Én’nish had always been a tool for her caste.
“What should we do?” she asked.
“If you are able,” Fréthfâre answered, “then go. Check in with the others and report back.”
Én’nish sat rigid in the chair. Since arriving in this city, she had not been given any task. She had been left to feel useless.
“Yes, I am able to ...” And she trailed off, suddenly cold without the heat of rage. “What is wrong? Do you have a feeling?”
Fréthfâre was given to dark forebodings that often proved true. “Perhaps,” she finally answered.
Én’nish wanted to ask for more, but no words would come.
“Go,” Fréthfâre repeated. “But be cautious.”
After a blink of hesitation, Én’nish pushed up to slip out the window and climb to the roof. She could still walk and climb, but she could not run far. The speed she once so depended upon in battle had abandoned her.
That filled her with regret and self-loathing. She would have given anything for rage once more. Anger had kept her alive and fueled her with purpose.
Without that, what was she?
Bracing, she leaped to the next rooftop and landed soundly on its edge without wavering. It was not a long jump, but for an instant she reveled in this. Crossing that roof and another and another, she leaped again and again. She tried not to think on Fréthfâre’s foreboding, but she had not even reached the imperial grounds when she knew something had gone wrong.
The shouts of men rose from the streets below.
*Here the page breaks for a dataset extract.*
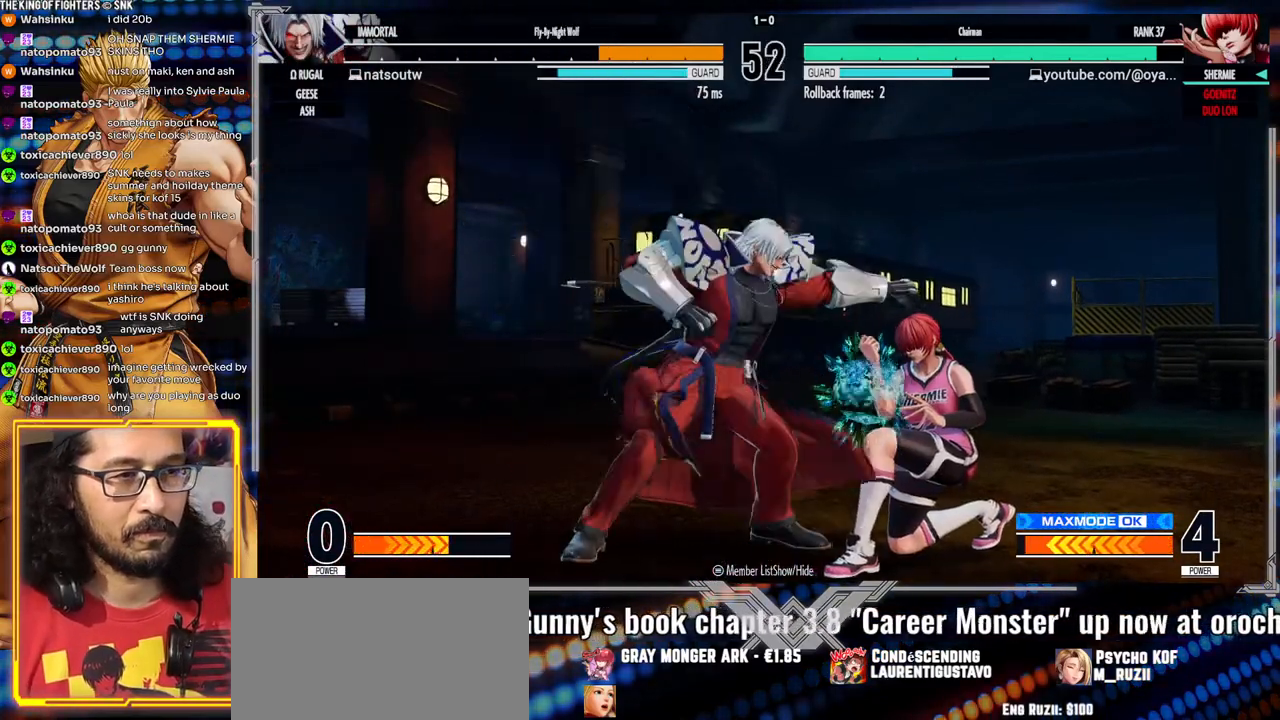
{"dt_ms": 1000, "buttons": [], "left_stick": "down-right"}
She flattened to crawl to the rooftop’s edge and peeked down. Five imperial guards in gold sashes appeared to be conducting a roaming search. Two more came running, carrying a blanket between them overburdened with something long and heavy.
It looked like a covered body.
The one at the blanket’s front began prattling in Sumanese and was harshly questioned by one among the five. Én’nish spoke so little Sumanese that she could not follow what they were saying. By tone and gesture, the five were more than agitated by what the two related. More shouts rose from the south down the street.